Lula defende uso da internet em campanhas eleitorais

"A vantagem do Brasil é que este país tem mais democracia do que a maioria dos países", disse

Liege Albuquerque, de O Estado de S.Paulo,

14 de setembro de 2009 | 16h14

O presidente Luiz Inácio Lula da Silva defendeu nesta segunda-feira , em Boa Vista (RR), o uso livre da internet em campanhas eleitorais. "Seria impossível imaginar que você vai controlar a internet (nas campanhas). O que é importante é seguir um critério, não permitir determinadas coisas na internet. Eu assisti à CPI da Pedofilia e o que precisa, ao invés de proibir, é responsabilizar quem usa a internet", afirmou o presidente em entrevista que durou uma hora às rádios locais de Boa Vista. Para Lula, é necessário manter a liberdade de expressão e comunicação. "Eu já fui muito vítima disso, então vamos dar aos internautas o direito de descobrir mais coisas e a vantagem do Brasil é que este país tem mais democracia do que a maioria dos países".

 

Lula esteve nesta segunda-feira na capital de Roraima pela primeira vez como presidente. Logo que chegou à cidade no início da manhã foi recebido por uma manifestação de cerca de 50 arrozeiros inconformados com a demarcação da reserva indígena da Raposa Serra do Sol. O presidente não viu a manifestação, que foi dispersada pela Polícia Federal, que recebeu ovos e chutes dos manifestantes.

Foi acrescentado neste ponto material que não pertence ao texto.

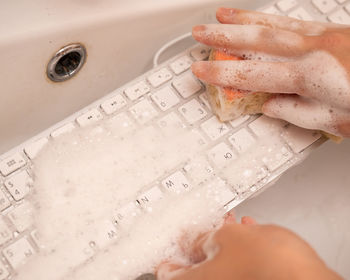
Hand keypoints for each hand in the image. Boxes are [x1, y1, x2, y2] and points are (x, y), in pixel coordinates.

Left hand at [157, 215, 341, 279]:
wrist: (305, 276)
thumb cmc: (268, 264)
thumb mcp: (224, 238)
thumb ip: (201, 238)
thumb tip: (190, 238)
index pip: (166, 270)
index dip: (169, 249)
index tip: (173, 237)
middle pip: (194, 266)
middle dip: (201, 240)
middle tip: (204, 225)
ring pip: (217, 264)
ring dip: (221, 242)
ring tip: (229, 223)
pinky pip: (235, 267)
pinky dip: (237, 250)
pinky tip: (246, 232)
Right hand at [191, 8, 349, 136]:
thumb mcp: (335, 122)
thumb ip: (296, 112)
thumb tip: (268, 104)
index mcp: (312, 77)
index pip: (254, 75)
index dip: (224, 73)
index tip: (203, 69)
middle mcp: (315, 50)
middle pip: (259, 40)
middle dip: (225, 35)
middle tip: (201, 31)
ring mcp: (325, 36)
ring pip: (275, 24)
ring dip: (245, 19)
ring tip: (223, 14)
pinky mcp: (333, 31)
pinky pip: (294, 22)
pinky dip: (272, 18)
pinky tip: (261, 17)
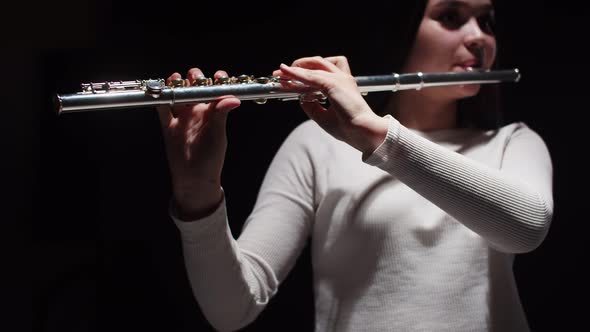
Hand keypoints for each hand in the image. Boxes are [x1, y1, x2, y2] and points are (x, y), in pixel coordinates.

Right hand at [157, 68, 240, 219]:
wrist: (194, 178)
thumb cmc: (211, 159)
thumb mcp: (218, 135)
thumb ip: (221, 114)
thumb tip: (233, 98)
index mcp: (213, 113)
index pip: (216, 90)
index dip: (217, 81)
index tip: (218, 76)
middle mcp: (198, 112)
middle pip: (195, 87)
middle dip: (195, 78)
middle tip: (195, 79)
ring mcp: (182, 118)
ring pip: (178, 94)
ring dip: (176, 84)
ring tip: (176, 80)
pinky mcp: (168, 126)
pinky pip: (162, 109)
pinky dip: (159, 99)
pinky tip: (160, 92)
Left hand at [273, 56, 388, 154]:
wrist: (361, 132)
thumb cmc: (348, 128)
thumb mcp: (323, 116)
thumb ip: (312, 106)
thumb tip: (300, 98)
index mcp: (342, 84)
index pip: (321, 70)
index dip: (304, 71)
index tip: (288, 77)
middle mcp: (342, 77)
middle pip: (317, 62)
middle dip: (298, 65)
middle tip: (281, 73)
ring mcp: (339, 78)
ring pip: (313, 66)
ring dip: (295, 69)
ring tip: (280, 73)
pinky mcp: (333, 83)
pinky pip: (310, 76)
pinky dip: (296, 74)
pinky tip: (286, 74)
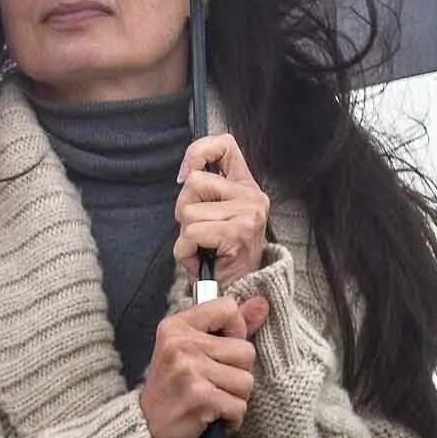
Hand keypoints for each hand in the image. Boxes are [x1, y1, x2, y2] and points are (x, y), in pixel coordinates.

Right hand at [140, 296, 271, 437]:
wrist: (145, 433)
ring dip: (234, 399)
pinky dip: (231, 419)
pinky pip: (239, 406)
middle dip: (236, 374)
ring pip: (246, 381)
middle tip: (210, 386)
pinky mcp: (200, 397)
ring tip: (211, 403)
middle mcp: (180, 344)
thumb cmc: (173, 392)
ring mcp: (189, 370)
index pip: (228, 308)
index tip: (219, 352)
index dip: (235, 333)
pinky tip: (211, 418)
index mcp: (176, 326)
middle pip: (245, 351)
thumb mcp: (191, 351)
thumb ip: (228, 328)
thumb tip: (263, 303)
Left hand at [174, 132, 269, 288]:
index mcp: (246, 186)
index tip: (185, 175)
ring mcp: (248, 214)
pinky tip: (200, 260)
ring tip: (202, 249)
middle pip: (194, 182)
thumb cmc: (219, 255)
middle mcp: (252, 196)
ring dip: (185, 235)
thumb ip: (203, 192)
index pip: (225, 144)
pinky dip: (185, 252)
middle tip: (199, 233)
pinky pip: (191, 234)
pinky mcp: (238, 234)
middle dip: (184, 209)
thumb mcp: (213, 215)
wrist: (237, 292)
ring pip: (188, 211)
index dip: (198, 152)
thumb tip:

Ainda na entrevista às rádios, Lula disse que a demarcação não é para ser discutida, mas cumprida. "Há uma decisão da Suprema Corte que diz o que é para fazer nessas terras. Não depende dos ministros, não depende do presidente da República. A gente cumpre e acabou".

 

"Depois da demarcação da Raposa Serra do Sol, se tiver outra área que tiver de ser demarcada, vamos demarcar. O que precisa é desenvolver Roraima porque área não demarcada é equivalente ao Estado de Sergipe".

 

O presidente também reafirmou na entrevista seu desejo de ver a Venezuela como integrante do Mercosul. "Acho que tem um equívoco de gente que pensa que a Venezuela não deve entrar no Mercosul. Não só porque a Venezuela é parceira do Brasil, mas porque a Venezuela é um país forte e precisamos de um grande bloco financeiro no continente."

 

Ainda durante entrevista, Lula anunciou que no final do mês será divulgado que em setembro foram gerados 150 mil empregos no país, o que para ele demonstra que o país `sentiu pouco' a crise econômica mundial. "O Brasil foi o último a entrar e o primeiro a sair dessa crise".